## Supplied data

━━━━━━━━

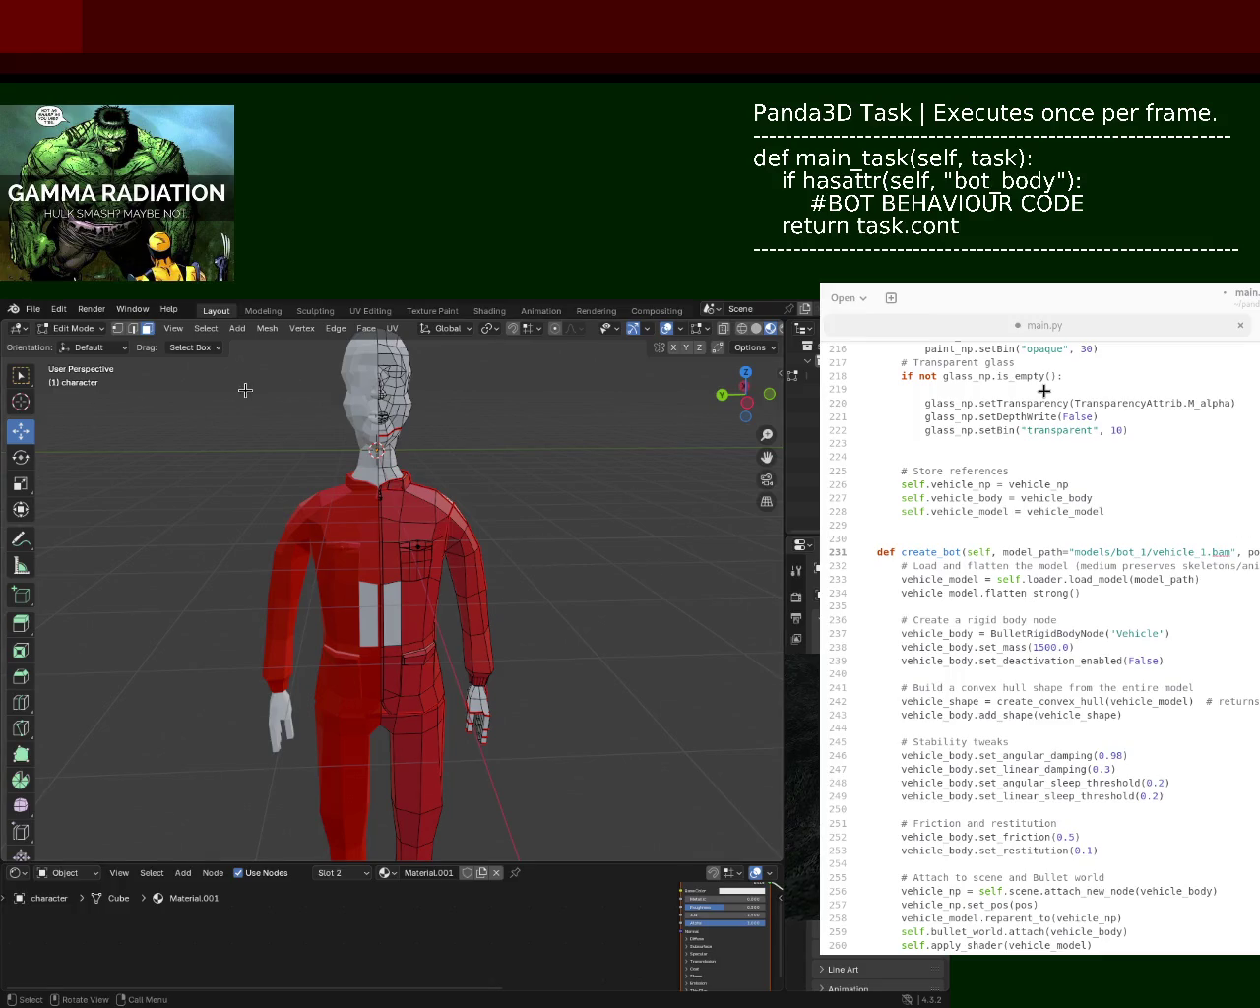
{"action": "key", "text": "ctrl+s"}
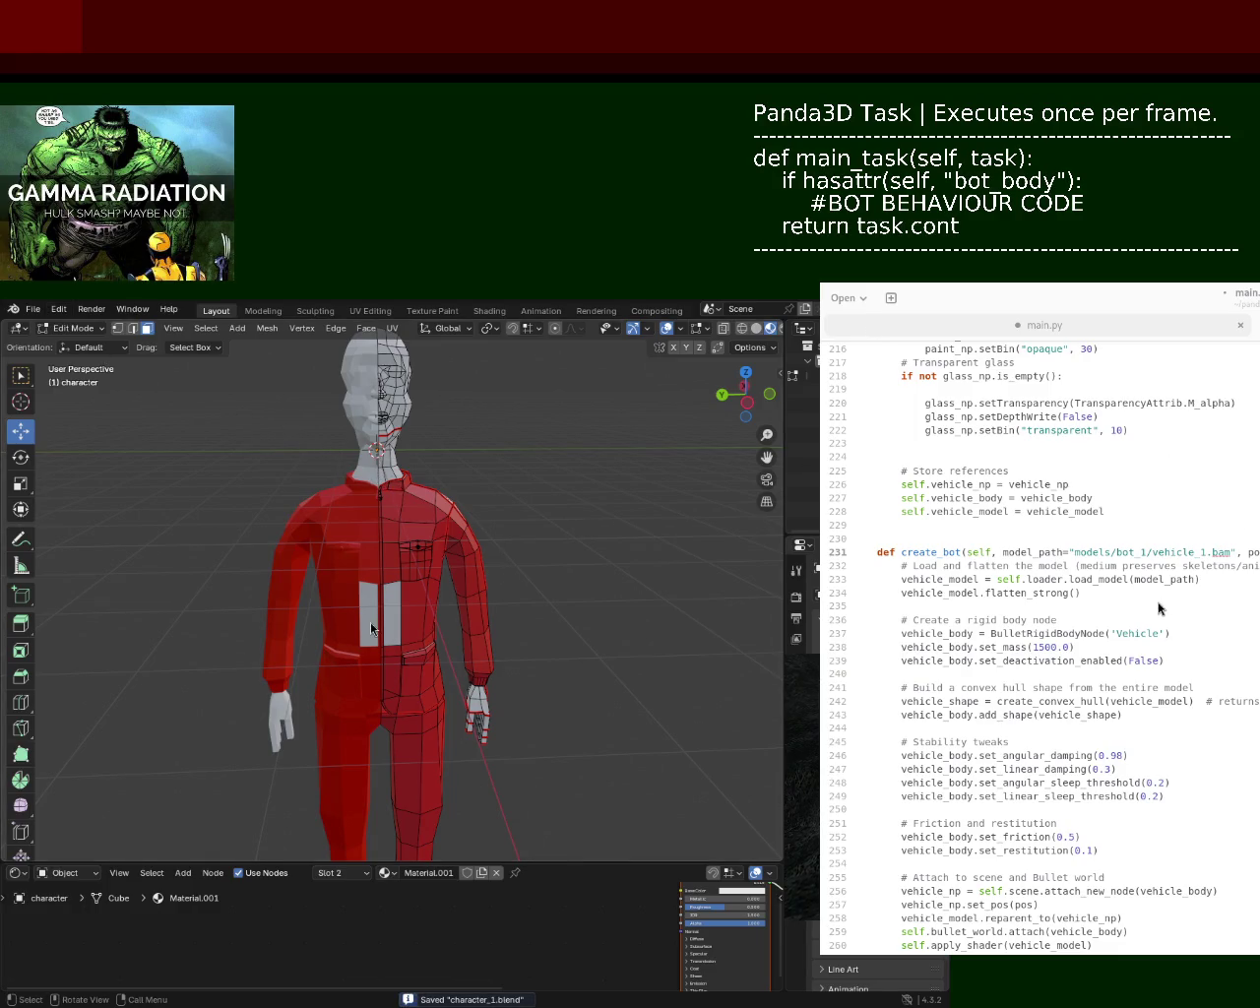
- Open Blender's File menu to save the character model
{"action": "left_click", "coordinate": [33, 308]}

━━━━━━━━

## Exercise prompt
How many lines in the data contain "action"? Answer with the number alone.

## The completed task
2